Document structure recognition data:
—————

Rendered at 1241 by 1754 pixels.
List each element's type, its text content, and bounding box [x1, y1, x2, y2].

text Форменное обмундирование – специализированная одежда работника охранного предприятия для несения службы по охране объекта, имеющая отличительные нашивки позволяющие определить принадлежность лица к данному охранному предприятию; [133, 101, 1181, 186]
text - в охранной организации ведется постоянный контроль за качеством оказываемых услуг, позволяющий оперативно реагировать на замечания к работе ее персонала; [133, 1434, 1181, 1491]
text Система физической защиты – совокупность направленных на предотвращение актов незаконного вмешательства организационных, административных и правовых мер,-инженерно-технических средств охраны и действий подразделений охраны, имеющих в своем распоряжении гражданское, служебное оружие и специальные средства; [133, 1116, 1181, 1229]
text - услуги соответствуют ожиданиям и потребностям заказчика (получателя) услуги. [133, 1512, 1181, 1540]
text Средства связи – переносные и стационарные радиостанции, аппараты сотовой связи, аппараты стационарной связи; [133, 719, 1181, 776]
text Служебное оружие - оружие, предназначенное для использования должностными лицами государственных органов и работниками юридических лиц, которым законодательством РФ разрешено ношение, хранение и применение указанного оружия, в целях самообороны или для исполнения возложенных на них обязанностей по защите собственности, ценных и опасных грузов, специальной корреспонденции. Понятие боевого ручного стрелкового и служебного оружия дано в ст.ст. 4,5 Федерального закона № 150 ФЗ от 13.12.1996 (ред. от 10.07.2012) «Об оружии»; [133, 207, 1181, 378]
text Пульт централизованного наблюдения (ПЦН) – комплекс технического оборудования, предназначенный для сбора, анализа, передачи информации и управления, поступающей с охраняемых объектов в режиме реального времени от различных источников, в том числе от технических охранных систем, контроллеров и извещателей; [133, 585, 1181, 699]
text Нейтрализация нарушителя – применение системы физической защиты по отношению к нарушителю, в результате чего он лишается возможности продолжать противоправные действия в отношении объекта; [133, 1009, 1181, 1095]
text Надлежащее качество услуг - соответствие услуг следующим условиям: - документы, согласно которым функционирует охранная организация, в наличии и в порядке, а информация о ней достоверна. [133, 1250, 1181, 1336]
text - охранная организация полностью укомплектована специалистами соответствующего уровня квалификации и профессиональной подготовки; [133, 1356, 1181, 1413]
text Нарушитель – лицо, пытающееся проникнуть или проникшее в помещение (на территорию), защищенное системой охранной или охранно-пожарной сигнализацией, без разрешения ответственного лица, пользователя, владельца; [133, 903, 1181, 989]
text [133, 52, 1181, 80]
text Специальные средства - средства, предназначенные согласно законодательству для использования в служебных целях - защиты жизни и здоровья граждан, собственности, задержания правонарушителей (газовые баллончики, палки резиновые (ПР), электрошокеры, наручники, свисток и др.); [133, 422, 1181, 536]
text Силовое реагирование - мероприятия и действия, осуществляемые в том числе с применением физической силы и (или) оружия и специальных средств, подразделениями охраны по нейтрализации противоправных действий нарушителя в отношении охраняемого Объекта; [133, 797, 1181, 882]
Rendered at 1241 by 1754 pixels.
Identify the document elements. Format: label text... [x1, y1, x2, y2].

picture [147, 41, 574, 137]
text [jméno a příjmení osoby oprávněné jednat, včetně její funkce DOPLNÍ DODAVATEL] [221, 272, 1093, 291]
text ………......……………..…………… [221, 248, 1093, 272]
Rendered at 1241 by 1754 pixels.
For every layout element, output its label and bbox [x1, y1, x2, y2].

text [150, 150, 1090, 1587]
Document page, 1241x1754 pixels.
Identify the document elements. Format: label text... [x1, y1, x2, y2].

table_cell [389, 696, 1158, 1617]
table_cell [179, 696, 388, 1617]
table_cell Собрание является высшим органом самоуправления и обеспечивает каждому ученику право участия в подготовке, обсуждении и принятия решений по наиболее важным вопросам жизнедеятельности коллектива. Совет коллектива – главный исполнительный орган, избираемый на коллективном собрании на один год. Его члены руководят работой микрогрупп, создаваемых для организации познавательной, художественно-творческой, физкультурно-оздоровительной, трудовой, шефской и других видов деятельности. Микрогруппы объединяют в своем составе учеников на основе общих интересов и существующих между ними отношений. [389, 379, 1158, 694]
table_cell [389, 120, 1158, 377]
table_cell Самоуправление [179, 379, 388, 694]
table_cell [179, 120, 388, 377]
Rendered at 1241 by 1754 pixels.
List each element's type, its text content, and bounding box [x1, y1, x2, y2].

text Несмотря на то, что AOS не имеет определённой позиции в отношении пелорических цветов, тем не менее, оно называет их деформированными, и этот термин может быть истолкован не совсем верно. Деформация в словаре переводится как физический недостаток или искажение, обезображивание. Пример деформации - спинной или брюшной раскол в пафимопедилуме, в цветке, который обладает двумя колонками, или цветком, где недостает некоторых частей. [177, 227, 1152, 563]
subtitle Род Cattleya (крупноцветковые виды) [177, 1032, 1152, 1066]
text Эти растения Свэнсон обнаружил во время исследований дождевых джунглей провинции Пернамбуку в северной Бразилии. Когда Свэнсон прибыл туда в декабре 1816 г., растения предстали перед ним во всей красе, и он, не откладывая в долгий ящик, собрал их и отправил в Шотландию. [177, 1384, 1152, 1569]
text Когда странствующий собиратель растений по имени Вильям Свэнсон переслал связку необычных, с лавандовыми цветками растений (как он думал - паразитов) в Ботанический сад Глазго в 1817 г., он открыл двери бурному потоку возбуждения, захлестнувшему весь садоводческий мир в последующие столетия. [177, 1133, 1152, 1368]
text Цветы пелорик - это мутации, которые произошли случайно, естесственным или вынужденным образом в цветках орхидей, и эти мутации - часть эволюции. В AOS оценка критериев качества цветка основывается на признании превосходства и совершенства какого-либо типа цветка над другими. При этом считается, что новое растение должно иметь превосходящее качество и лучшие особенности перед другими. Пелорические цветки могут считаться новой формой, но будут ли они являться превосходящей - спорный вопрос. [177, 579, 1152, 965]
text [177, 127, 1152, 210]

—————

Reproduce the data. Keep it exact.

Rendered at 1241 by 1754 pixels.
List each element's type, its text content, and bounding box [x1, y1, x2, y2].

text Форменное обмундирование – специализированная одежда работника охранного предприятия для несения службы по охране объекта, имеющая отличительные нашивки позволяющие определить принадлежность лица к данному охранному предприятию; [133, 101, 1181, 186]
text - в охранной организации ведется постоянный контроль за качеством оказываемых услуг, позволяющий оперативно реагировать на замечания к работе ее персонала; [133, 1434, 1181, 1491]
text Система физической защиты – совокупность направленных на предотвращение актов незаконного вмешательства организационных, административных и правовых мер,-инженерно-технических средств охраны и действий подразделений охраны, имеющих в своем распоряжении гражданское, служебное оружие и специальные средства; [133, 1116, 1181, 1229]
text - услуги соответствуют ожиданиям и потребностям заказчика (получателя) услуги. [133, 1512, 1181, 1540]
text Средства связи – переносные и стационарные радиостанции, аппараты сотовой связи, аппараты стационарной связи; [133, 719, 1181, 776]
text Служебное оружие - оружие, предназначенное для использования должностными лицами государственных органов и работниками юридических лиц, которым законодательством РФ разрешено ношение, хранение и применение указанного оружия, в целях самообороны или для исполнения возложенных на них обязанностей по защите собственности, ценных и опасных грузов, специальной корреспонденции. Понятие боевого ручного стрелкового и служебного оружия дано в ст.ст. 4,5 Федерального закона № 150 ФЗ от 13.12.1996 (ред. от 10.07.2012) «Об оружии»; [133, 207, 1181, 378]
text Пульт централизованного наблюдения (ПЦН) – комплекс технического оборудования, предназначенный для сбора, анализа, передачи информации и управления, поступающей с охраняемых объектов в режиме реального времени от различных источников, в том числе от технических охранных систем, контроллеров и извещателей; [133, 585, 1181, 699]
text Нейтрализация нарушителя – применение системы физической защиты по отношению к нарушителю, в результате чего он лишается возможности продолжать противоправные действия в отношении объекта; [133, 1009, 1181, 1095]
text Надлежащее качество услуг - соответствие услуг следующим условиям: - документы, согласно которым функционирует охранная организация, в наличии и в порядке, а информация о ней достоверна. [133, 1250, 1181, 1336]
text - охранная организация полностью укомплектована специалистами соответствующего уровня квалификации и профессиональной подготовки; [133, 1356, 1181, 1413]
text Нарушитель – лицо, пытающееся проникнуть или проникшее в помещение (на территорию), защищенное системой охранной или охранно-пожарной сигнализацией, без разрешения ответственного лица, пользователя, владельца; [133, 903, 1181, 989]
text [133, 52, 1181, 80]
text Специальные средства - средства, предназначенные согласно законодательству для использования в служебных целях - защиты жизни и здоровья граждан, собственности, задержания правонарушителей (газовые баллончики, палки резиновые (ПР), электрошокеры, наручники, свисток и др.); [133, 422, 1181, 536]
text Силовое реагирование - мероприятия и действия, осуществляемые в том числе с применением физической силы и (или) оружия и специальных средств, подразделениями охраны по нейтрализации противоправных действий нарушителя в отношении охраняемого Объекта; [133, 797, 1181, 882]
Rendered at 1241 by 1754 pixels.
Identify the document elements. Format: label text... [x1, y1, x2, y2].

picture [147, 41, 574, 137]
text [jméno a příjmení osoby oprávněné jednat, včetně její funkce DOPLNÍ DODAVATEL] [221, 272, 1093, 291]
text ………......……………..…………… [221, 248, 1093, 272]
Rendered at 1241 by 1754 pixels.
For every layout element, output its label and bbox [x1, y1, x2, y2].

text [150, 150, 1090, 1587]
Document page, 1241x1754 pixels.
Identify the document elements. Format: label text... [x1, y1, x2, y2].

table_cell [389, 696, 1158, 1617]
table_cell [179, 696, 388, 1617]
table_cell Собрание является высшим органом самоуправления и обеспечивает каждому ученику право участия в подготовке, обсуждении и принятия решений по наиболее важным вопросам жизнедеятельности коллектива. Совет коллектива – главный исполнительный орган, избираемый на коллективном собрании на один год. Его члены руководят работой микрогрупп, создаваемых для организации познавательной, художественно-творческой, физкультурно-оздоровительной, трудовой, шефской и других видов деятельности. Микрогруппы объединяют в своем составе учеников на основе общих интересов и существующих между ними отношений. [389, 379, 1158, 694]
table_cell [389, 120, 1158, 377]
table_cell Самоуправление [179, 379, 388, 694]
table_cell [179, 120, 388, 377]
Rendered at 1241 by 1754 pixels.
List each element's type, its text content, and bounding box [x1, y1, x2, y2].

text Несмотря на то, что AOS не имеет определённой позиции в отношении пелорических цветов, тем не менее, оно называет их деформированными, и этот термин может быть истолкован не совсем верно. Деформация в словаре переводится как физический недостаток или искажение, обезображивание. Пример деформации - спинной или брюшной раскол в пафимопедилуме, в цветке, который обладает двумя колонками, или цветком, где недостает некоторых частей. [177, 227, 1152, 563]
subtitle Род Cattleya (крупноцветковые виды) [177, 1032, 1152, 1066]
text Эти растения Свэнсон обнаружил во время исследований дождевых джунглей провинции Пернамбуку в северной Бразилии. Когда Свэнсон прибыл туда в декабре 1816 г., растения предстали перед ним во всей красе, и он, не откладывая в долгий ящик, собрал их и отправил в Шотландию. [177, 1384, 1152, 1569]
text Когда странствующий собиратель растений по имени Вильям Свэнсон переслал связку необычных, с лавандовыми цветками растений (как он думал - паразитов) в Ботанический сад Глазго в 1817 г., он открыл двери бурному потоку возбуждения, захлестнувшему весь садоводческий мир в последующие столетия. [177, 1133, 1152, 1368]
text Цветы пелорик - это мутации, которые произошли случайно, естесственным или вынужденным образом в цветках орхидей, и эти мутации - часть эволюции. В AOS оценка критериев качества цветка основывается на признании превосходства и совершенства какого-либо типа цветка над другими. При этом считается, что новое растение должно иметь превосходящее качество и лучшие особенности перед другими. Пелорические цветки могут считаться новой формой, но будут ли они являться превосходящей - спорный вопрос. [177, 579, 1152, 965]
text [177, 127, 1152, 210]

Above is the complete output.